### Job item
Copy every line of text in the records below word for word, leaving out the pictures.

### Materials provided
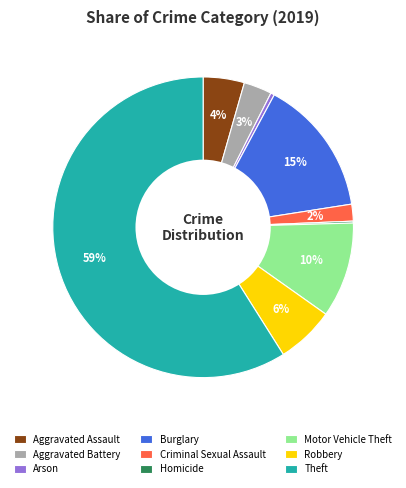

Which has a higher value, Arson or Theft?

Theft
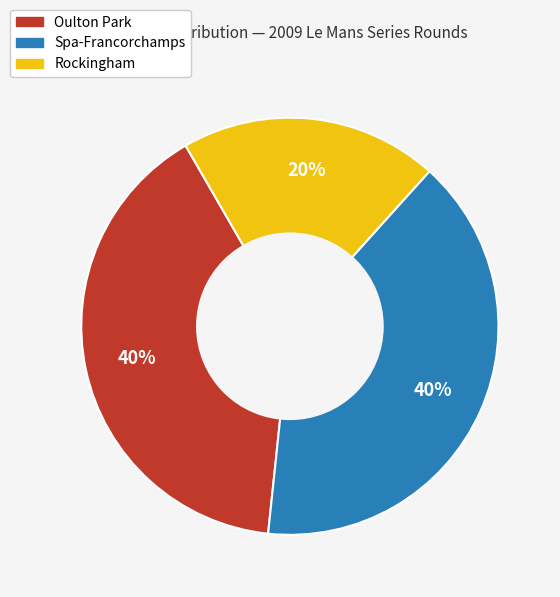

Approximately how many times larger is the value at Rockingham compared to Oulton Park?

0.5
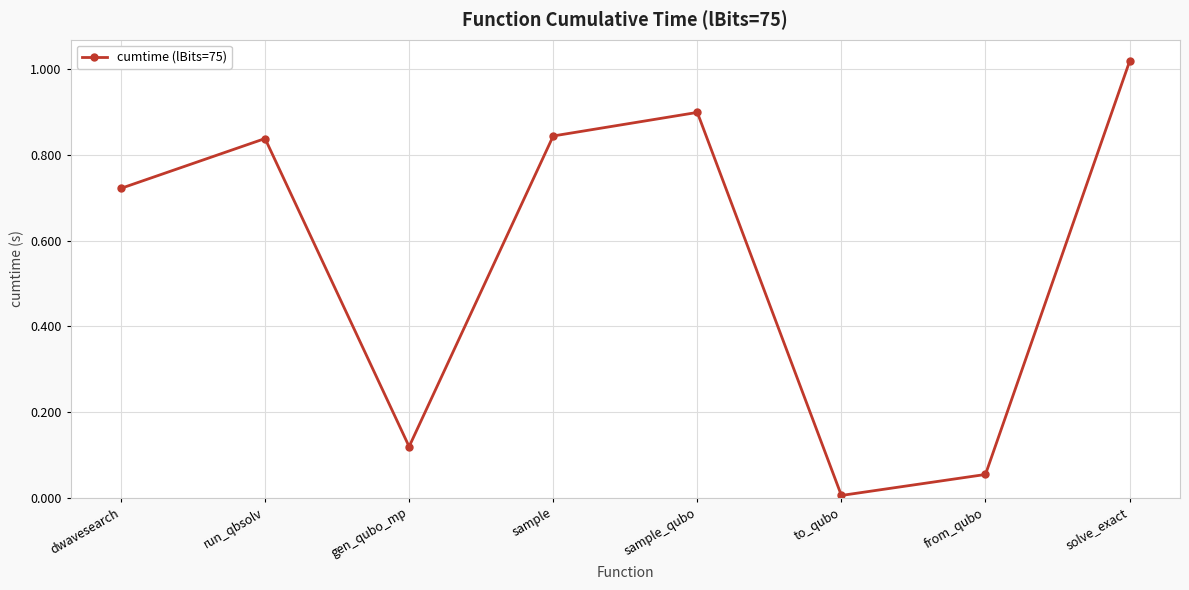

Which label corresponds to the largest value in the chart?

solve_exact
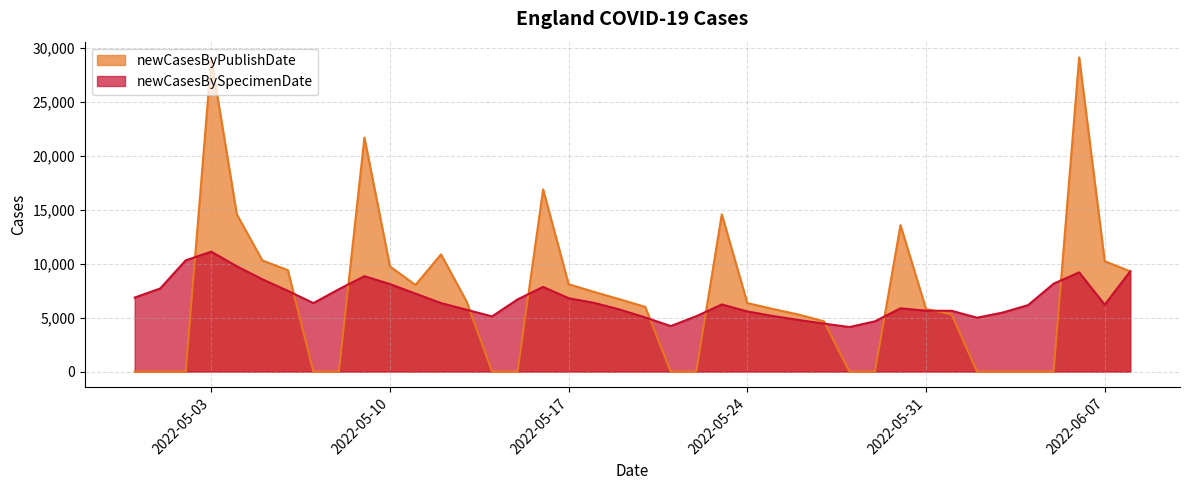

True or false: newCasesBySpecimenDate has more than 2 points higher than both neighbors.

True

### Task solution
Which has a higher value, Arson or Theft?

Theft

Approximately how many times larger is the value at Rockingham compared to Oulton Park?

0.5

Which label corresponds to the largest value in the chart?

solve_exact

True or false: newCasesBySpecimenDate has more than 2 points higher than both neighbors.

True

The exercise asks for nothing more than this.